Unfinished Business

Released

While the second album from Erick Sermon and Parrish Smith falls into the “more refinement than risk” category of golden era hip-hop sophomore LPs, Unfinished Business serves as more than just a bridge between their early emergence and the ensuing Def Jam deal that would ensure their rep for the remainder of the ’90s. They knew their strengths and stuck to them while elaborating on them a bit: the laidback, conversational style that the two MCs would add a bit of pugilistic force to for shit-talk sessions like “The Big Payback” and “Get the Bozack,” the pulp-cinematic storytelling that would turn their femme fatale character Jane into a recurring chameleonic trickster figure, and production that stripped even the most wigged-out funk down to its toughest elements. The album peaks early with leadoff cut and sole single “So What Cha Sayin’” — both MCs rising to meet the head-nodding slipperiness of the beat with a heightened we told you already, weren’t you listening or something demand in their voices, and dropping almost nonchalantly brilliant lines along the way.
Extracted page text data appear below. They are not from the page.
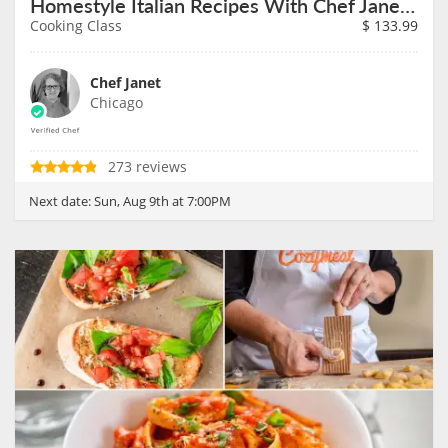
Homestyle Italian Recipes With Chef Janet on August 9th
Cooking Class
$
133.99
Chef Janet
Chicago
273 reviews
Next date:
Sun, Aug 9th at 7:00PM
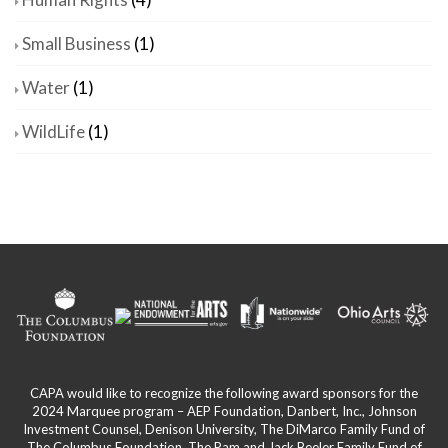
Small Business
(1)
Water
(1)
WildLife
(1)
CAPA would like to recognize the following award sponsors for the
2024 Marquee program – AEP Foundation, Danbert, Inc., Johnson
Investment Counsel, Denison University, The DiMarco Family Fund of
The Columbus Foundation, The Pam and Jack Beeler Family Fund of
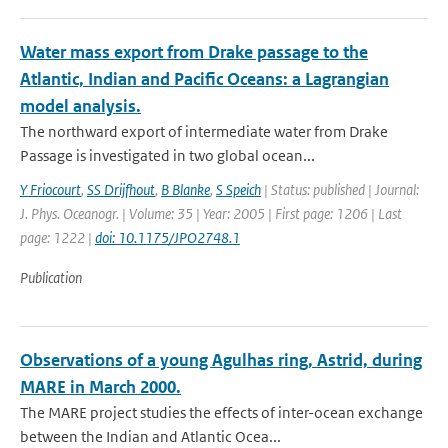
Water mass export from Drake passage to the
Atlantic, Indian and Pacific Oceans: a Lagrangian
model analysis.
The northward export of intermediate water from Drake
Passage is investigated in two global ocean...
Y Friocourt
,
SS Drijfhout
,
B Blanke
,
S Speich
| Status: published | Journal:
J. Phys. Oceanogr. | Volume: 35 | Year: 2005 | First page: 1206 | Last
page: 1222 |
doi: 10.1175/JPO2748.1
Publication
Observations of a young Agulhas ring, Astrid, during
MARE in March 2000.
The MARE project studies the effects of inter-ocean exchange
between the Indian and Atlantic Ocea...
It’s their rapport that really sustains them through the album, and they’ve honed it by giving themselves some room to divert from their formula in interesting ways — reminiscing about a humbling yet exciting come-up on “Please Listen to My Demo,” teetering on the verge of hip-house with the uptempo MFSB-sampling “It’s Time 2 Party,” unspooling a humiliating DUI scenario over John Carpenter-ish synth-rock on epic PSA “You Had Too Much to Drink,” and drawing off old-school party rhymes to make like a kiddie-rhyme-warping b-boy Electric Company on “Knick Knack Patty Wack” (including a booming verse from K-Solo that heads would enshrine as an all-time spotlight theft if he hadn’t spaced out and misspelled “B-I-R-D”). Strictly Business had more formative classics, and Business As Usual had harder beats, but Unfinished Business still captures EPMD in a top form that they never really fell off from.